### GOAL OF THE EXERCISE
In the listing below, locate the line containing "Brief tonic phase" and the line containing "Associated with brief LOC.". Output both of them and every line between, exactly as written, and nothing more.

### RECORDS SHOWN

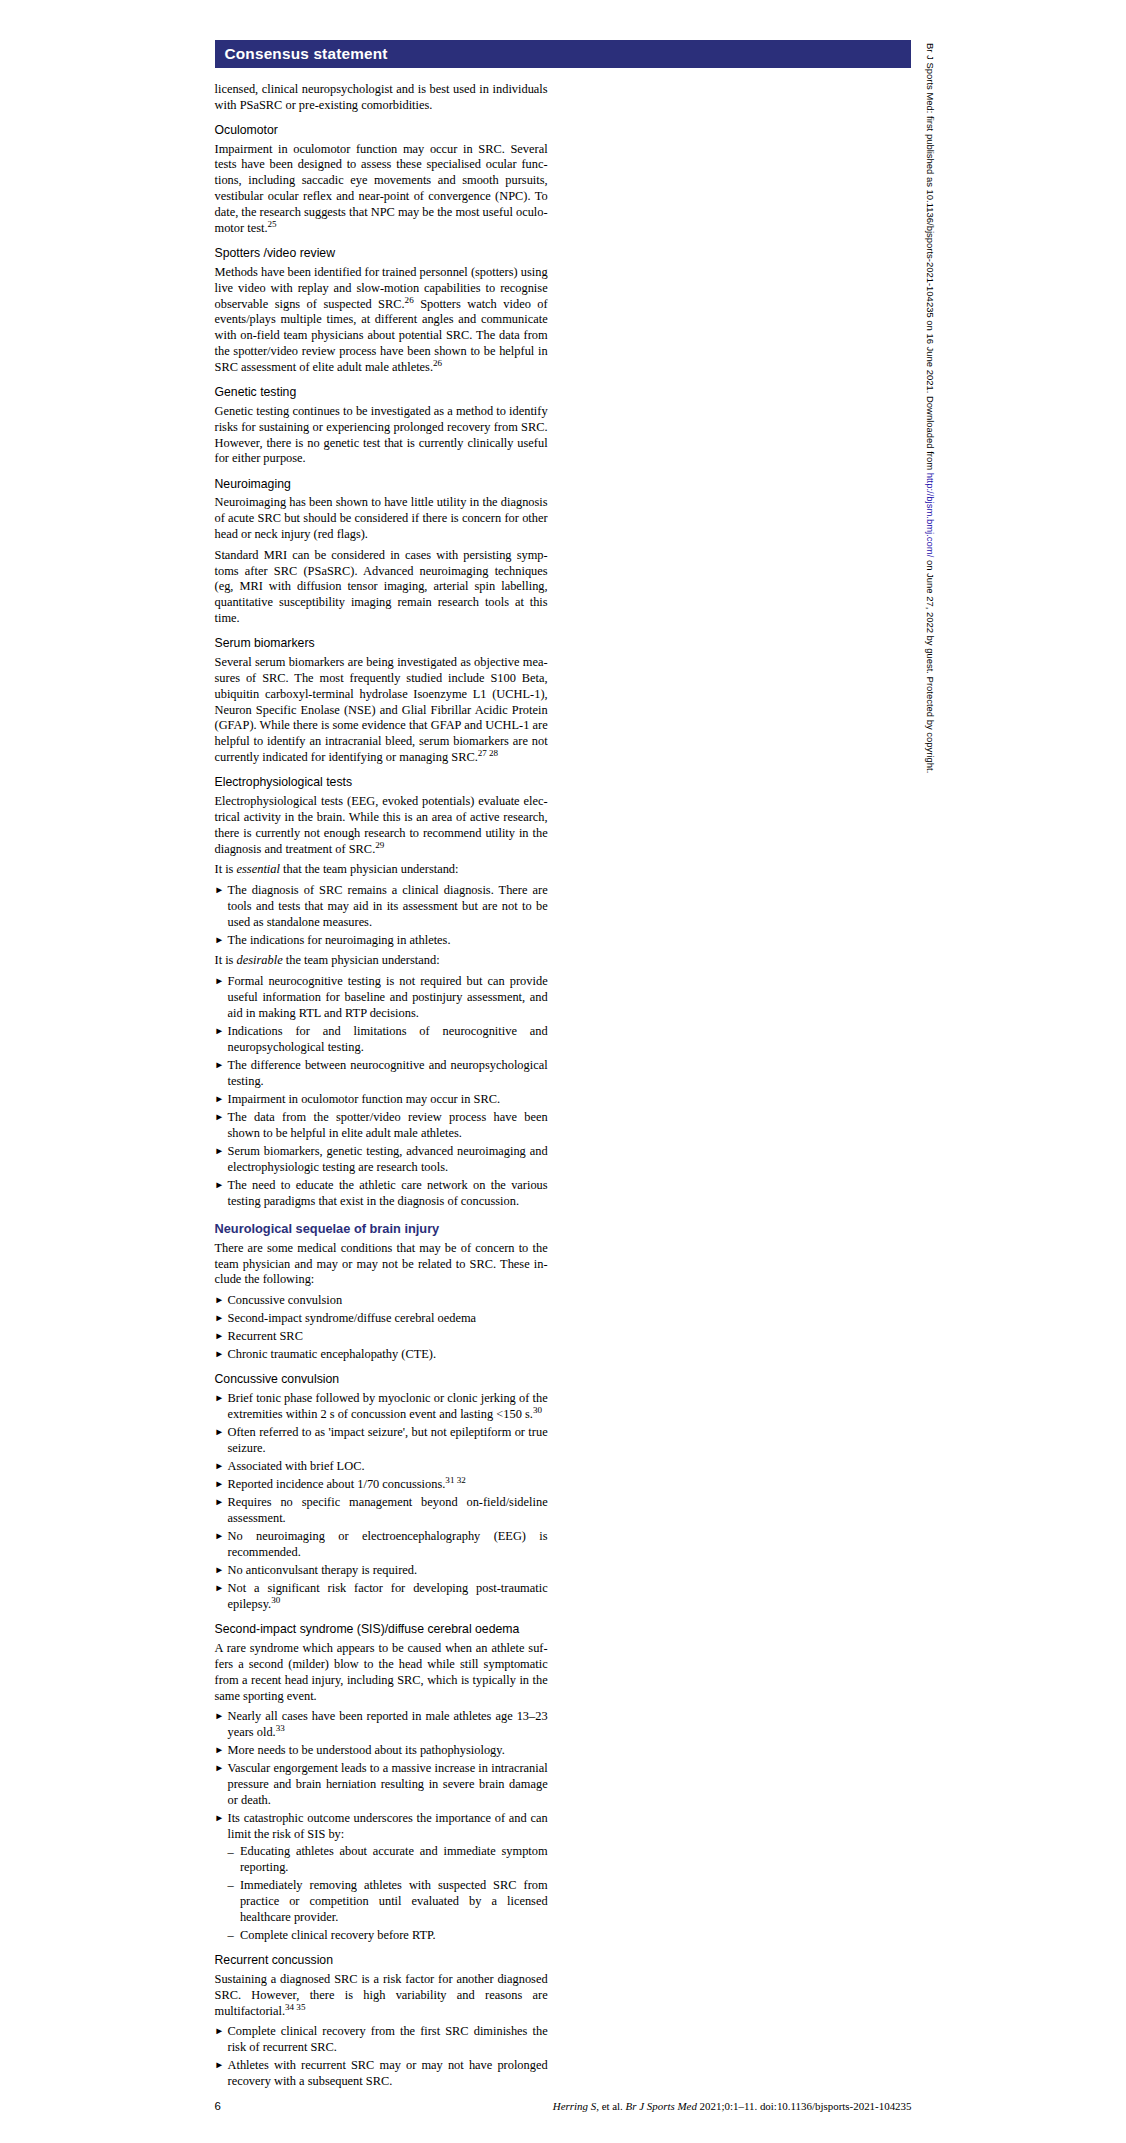Consensus statement
Br J Sports Med: first published as 10.1136/bjsports-2021-104235 on 16 June 2021. Downloaded from http://bjsm.bmj.com/ on June 27, 2022 by guest. Protected by copyright.
licensed, clinical neuropsychologist and is best used in individuals with PSaSRC or pre-existing comorbidities.
Oculomotor
Impairment in oculomotor function may occur in SRC. Several tests have been designed to assess these specialised ocular functions, including saccadic eye movements and smooth pursuits, vestibular ocular reflex and near-point of convergence (NPC). To date, the research suggests that NPC may be the most useful oculomotor test.25
Spotters /video review
Methods have been identified for trained personnel (spotters) using live video with replay and slow-motion capabilities to recognise observable signs of suspected SRC.26 Spotters watch video of events/plays multiple times, at different angles and communicate with on-field team physicians about potential SRC. The data from the spotter/video review process have been shown to be helpful in SRC assessment of elite adult male athletes.26
Genetic testing
Genetic testing continues to be investigated as a method to identify risks for sustaining or experiencing prolonged recovery from SRC. However, there is no genetic test that is currently clinically useful for either purpose.
Neuroimaging
Neuroimaging has been shown to have little utility in the diagnosis of acute SRC but should be considered if there is concern for other head or neck injury (red flags).
Standard MRI can be considered in cases with persisting symptoms after SRC (PSaSRC). Advanced neuroimaging techniques (eg, MRI with diffusion tensor imaging, arterial spin labelling, quantitative susceptibility imaging remain research tools at this time.
Serum biomarkers
Several serum biomarkers are being investigated as objective measures of SRC. The most frequently studied include S100 Beta, ubiquitin carboxyl-terminal hydrolase Isoenzyme L1 (UCHL-1), Neuron Specific Enolase (NSE) and Glial Fibrillar Acidic Protein (GFAP). While there is some evidence that GFAP and UCHL-1 are helpful to identify an intracranial bleed, serum biomarkers are not currently indicated for identifying or managing SRC.27 28
Electrophysiological tests
Electrophysiological tests (EEG, evoked potentials) evaluate electrical activity in the brain. While this is an area of active research, there is currently not enough research to recommend utility in the diagnosis and treatment of SRC.29
It is essential that the team physician understand:
The diagnosis of SRC remains a clinical diagnosis. There are tools and tests that may aid in its assessment but are not to be used as standalone measures.
The indications for neuroimaging in athletes.
It is desirable the team physician understand:
Formal neurocognitive testing is not required but can provide useful information for baseline and postinjury assessment, and aid in making RTL and RTP decisions.
Indications for and limitations of neurocognitive and neuropsychological testing.
The difference between neurocognitive and neuropsychological testing.
Impairment in oculomotor function may occur in SRC.
The data from the spotter/video review process have been shown to be helpful in elite adult male athletes.
Serum biomarkers, genetic testing, advanced neuroimaging and electrophysiologic testing are research tools.
The need to educate the athletic care network on the various testing paradigms that exist in the diagnosis of concussion.
Neurological sequelae of brain injury
There are some medical conditions that may be of concern to the team physician and may or may not be related to SRC. These include the following:
Concussive convulsion
Second-impact syndrome/diffuse cerebral oedema
Recurrent SRC
Chronic traumatic encephalopathy (CTE).
Concussive convulsion
Brief tonic phase followed by myoclonic or clonic jerking of the extremities within 2 s of concussion event and lasting <150 s.30
Often referred to as 'impact seizure', but not epileptiform or true seizure.
Associated with brief LOC.
Reported incidence about 1/70 concussions.31 32
Requires no specific management beyond on-field/sideline assessment.
No neuroimaging or electroencephalography (EEG) is recommended.
No anticonvulsant therapy is required.
Not a significant risk factor for developing post-traumatic epilepsy.30
Second-impact syndrome (SIS)/diffuse cerebral oedema
A rare syndrome which appears to be caused when an athlete suffers a second (milder) blow to the head while still symptomatic from a recent head injury, including SRC, which is typically in the same sporting event.
Nearly all cases have been reported in male athletes age 13–23 years old.33
More needs to be understood about its pathophysiology.
Vascular engorgement leads to a massive increase in intracranial pressure and brain herniation resulting in severe brain damage or death.
Its catastrophic outcome underscores the importance of and can limit the risk of SIS by:
Educating athletes about accurate and immediate symptom reporting.
Immediately removing athletes with suspected SRC from practice or competition until evaluated by a licensed healthcare provider.
Complete clinical recovery before RTP.
Recurrent concussion
Sustaining a diagnosed SRC is a risk factor for another diagnosed SRC. However, there is high variability and reasons are multifactorial.34 35
Complete clinical recovery from the first SRC diminishes the risk of recurrent SRC.
Athletes with recurrent SRC may or may not have prolonged recovery with a subsequent SRC.
6
Herring S, et al. Br J Sports Med 2021; 0:1–11. doi:10.1136/bjsports-2021-104235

### ANSWER TO THE PROBLEM
Brief tonic phase followed by myoclonic or clonic jerking of the extremities within 2 s of concussion event and lasting <150 s.30
Often referred to as 'impact seizure', but not epileptiform or true seizure.
Associated with brief LOC.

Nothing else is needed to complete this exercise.